To address existing challenges in the design of supersonic swirl separators, we propose a simple and efficient front-mounted supersonic swirl separator by simplifying the geometric model. A mathematical model is then established to simulate the process of droplet separation inside the devices. Consequently, the influence of structural parameters and operating parameters on the system performance is analyzed in detail. The main findings are as follows:

(1)

Due to centrifugal force differences during condensation, there are two typical droplet trajectories. A larger droplet near the nozzle wall can rotate to the wall quickly, forming a liquid film and separating out. However, the vortex phenomenon in the center area is not obvious, which makes most of the smaller droplets escape from the dry outlet.

(2)

The system performance of the device is quantified by several performance indicators, such as separation efficiency, shock wave location in the diffuser, separation temperature, mass flow ratio, and the separation performance, expansion condensation effect, condensation environment and economy of the device.

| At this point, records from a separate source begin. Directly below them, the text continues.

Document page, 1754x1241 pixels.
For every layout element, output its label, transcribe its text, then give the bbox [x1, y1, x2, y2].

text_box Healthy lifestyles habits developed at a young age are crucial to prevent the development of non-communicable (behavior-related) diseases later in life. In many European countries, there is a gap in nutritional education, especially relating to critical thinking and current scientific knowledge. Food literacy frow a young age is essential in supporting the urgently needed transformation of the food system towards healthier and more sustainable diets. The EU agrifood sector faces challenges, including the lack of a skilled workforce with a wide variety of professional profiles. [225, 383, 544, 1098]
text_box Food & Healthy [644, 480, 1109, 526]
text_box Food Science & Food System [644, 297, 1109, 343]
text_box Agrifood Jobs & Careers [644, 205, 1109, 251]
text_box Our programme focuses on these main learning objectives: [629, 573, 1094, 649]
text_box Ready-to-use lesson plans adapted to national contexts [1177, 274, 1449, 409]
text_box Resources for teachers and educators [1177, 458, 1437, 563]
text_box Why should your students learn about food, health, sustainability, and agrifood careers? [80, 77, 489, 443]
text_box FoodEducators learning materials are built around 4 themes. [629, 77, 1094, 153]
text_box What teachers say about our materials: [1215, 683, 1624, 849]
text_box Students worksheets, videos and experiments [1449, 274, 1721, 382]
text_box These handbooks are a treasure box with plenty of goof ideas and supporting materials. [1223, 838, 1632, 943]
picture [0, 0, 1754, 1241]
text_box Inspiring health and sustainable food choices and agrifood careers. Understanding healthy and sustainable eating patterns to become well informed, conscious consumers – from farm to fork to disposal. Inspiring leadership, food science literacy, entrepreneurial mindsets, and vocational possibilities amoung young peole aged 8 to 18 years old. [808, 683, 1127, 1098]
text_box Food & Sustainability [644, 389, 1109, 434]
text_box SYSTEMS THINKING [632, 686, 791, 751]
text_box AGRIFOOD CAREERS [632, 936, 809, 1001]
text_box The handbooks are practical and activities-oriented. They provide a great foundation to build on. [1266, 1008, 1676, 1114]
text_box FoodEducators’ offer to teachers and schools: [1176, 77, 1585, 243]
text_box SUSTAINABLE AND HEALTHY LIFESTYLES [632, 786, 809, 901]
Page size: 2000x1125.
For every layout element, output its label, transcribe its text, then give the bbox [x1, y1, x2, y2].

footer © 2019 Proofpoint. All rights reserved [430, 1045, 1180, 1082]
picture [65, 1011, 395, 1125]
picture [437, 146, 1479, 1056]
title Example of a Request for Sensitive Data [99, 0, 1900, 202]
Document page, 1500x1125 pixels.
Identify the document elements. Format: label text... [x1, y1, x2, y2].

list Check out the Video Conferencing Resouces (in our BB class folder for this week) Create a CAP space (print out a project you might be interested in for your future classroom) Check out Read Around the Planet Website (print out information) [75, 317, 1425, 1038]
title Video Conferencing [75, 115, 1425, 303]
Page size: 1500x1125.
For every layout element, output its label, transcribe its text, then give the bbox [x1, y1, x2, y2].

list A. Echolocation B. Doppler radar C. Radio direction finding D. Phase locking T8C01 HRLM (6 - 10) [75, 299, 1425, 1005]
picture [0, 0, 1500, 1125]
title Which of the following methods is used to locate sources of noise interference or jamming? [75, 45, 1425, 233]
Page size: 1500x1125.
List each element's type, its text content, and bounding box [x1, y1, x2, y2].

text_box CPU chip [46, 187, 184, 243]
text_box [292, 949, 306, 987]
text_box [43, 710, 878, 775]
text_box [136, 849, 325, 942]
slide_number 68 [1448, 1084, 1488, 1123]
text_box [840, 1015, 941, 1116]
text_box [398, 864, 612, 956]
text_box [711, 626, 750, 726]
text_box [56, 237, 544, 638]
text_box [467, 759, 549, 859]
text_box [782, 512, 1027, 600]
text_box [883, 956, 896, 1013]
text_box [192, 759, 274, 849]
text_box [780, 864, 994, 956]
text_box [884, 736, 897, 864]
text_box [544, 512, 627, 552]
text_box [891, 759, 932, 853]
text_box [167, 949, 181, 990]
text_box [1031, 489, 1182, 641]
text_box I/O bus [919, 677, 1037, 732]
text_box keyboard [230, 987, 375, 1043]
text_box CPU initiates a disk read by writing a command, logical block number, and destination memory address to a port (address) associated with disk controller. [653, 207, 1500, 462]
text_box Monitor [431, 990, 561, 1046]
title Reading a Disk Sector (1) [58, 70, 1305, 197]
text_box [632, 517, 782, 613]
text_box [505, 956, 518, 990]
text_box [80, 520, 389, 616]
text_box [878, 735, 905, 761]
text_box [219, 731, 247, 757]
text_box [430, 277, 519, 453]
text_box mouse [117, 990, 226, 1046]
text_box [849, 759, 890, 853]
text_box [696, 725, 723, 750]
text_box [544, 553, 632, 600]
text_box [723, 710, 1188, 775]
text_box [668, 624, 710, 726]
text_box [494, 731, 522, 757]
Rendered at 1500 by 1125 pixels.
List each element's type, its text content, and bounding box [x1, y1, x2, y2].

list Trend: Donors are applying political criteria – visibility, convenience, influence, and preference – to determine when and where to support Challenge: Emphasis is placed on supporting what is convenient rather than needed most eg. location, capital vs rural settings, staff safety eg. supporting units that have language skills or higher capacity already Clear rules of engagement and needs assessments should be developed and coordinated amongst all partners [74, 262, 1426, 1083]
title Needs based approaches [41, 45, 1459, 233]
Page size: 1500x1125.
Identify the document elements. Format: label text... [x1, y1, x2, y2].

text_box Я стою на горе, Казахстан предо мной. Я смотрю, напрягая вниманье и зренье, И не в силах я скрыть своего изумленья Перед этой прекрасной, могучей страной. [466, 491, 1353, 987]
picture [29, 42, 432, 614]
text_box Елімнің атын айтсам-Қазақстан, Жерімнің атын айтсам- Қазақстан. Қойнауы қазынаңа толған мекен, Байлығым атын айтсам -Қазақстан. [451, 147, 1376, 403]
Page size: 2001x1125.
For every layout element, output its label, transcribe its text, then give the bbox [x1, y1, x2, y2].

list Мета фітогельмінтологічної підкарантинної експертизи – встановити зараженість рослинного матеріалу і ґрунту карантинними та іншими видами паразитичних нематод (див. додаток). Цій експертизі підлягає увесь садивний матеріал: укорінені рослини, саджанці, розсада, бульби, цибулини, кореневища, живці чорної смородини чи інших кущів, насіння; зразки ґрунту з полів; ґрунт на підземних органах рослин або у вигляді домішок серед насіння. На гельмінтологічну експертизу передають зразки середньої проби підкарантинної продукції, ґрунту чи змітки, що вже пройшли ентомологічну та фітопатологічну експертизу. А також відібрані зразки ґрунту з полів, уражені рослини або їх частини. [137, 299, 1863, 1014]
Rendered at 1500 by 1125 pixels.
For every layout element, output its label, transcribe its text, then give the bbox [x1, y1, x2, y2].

With an increase in the number of inlet ports, the separation performance decreases, but the expansion and condensation effects improve. The increase in the gas-liquid area ratio decreases the separation performance and improves the economic performance. When the deflection angle exceeds 20°, a shock wave appears in the nozzle, which can ruin the condensing environment.

(3)

Under the normal operation of the device, the range of wet pressure ratio and boost ratio is lower than 0.47 and 0.76, respectively. If it exceeds this range, an additional shock wave can be formed in the nozzle, destroying the condensing environment. Thus, the separation function of the device will be lost. The variation in wet pressure ratio and boost ratio will not affect the system performance. With droplet diameter increased, the separation performance is improved. As the droplet diameter reaches 1.75 μm, the droplet is completely separated.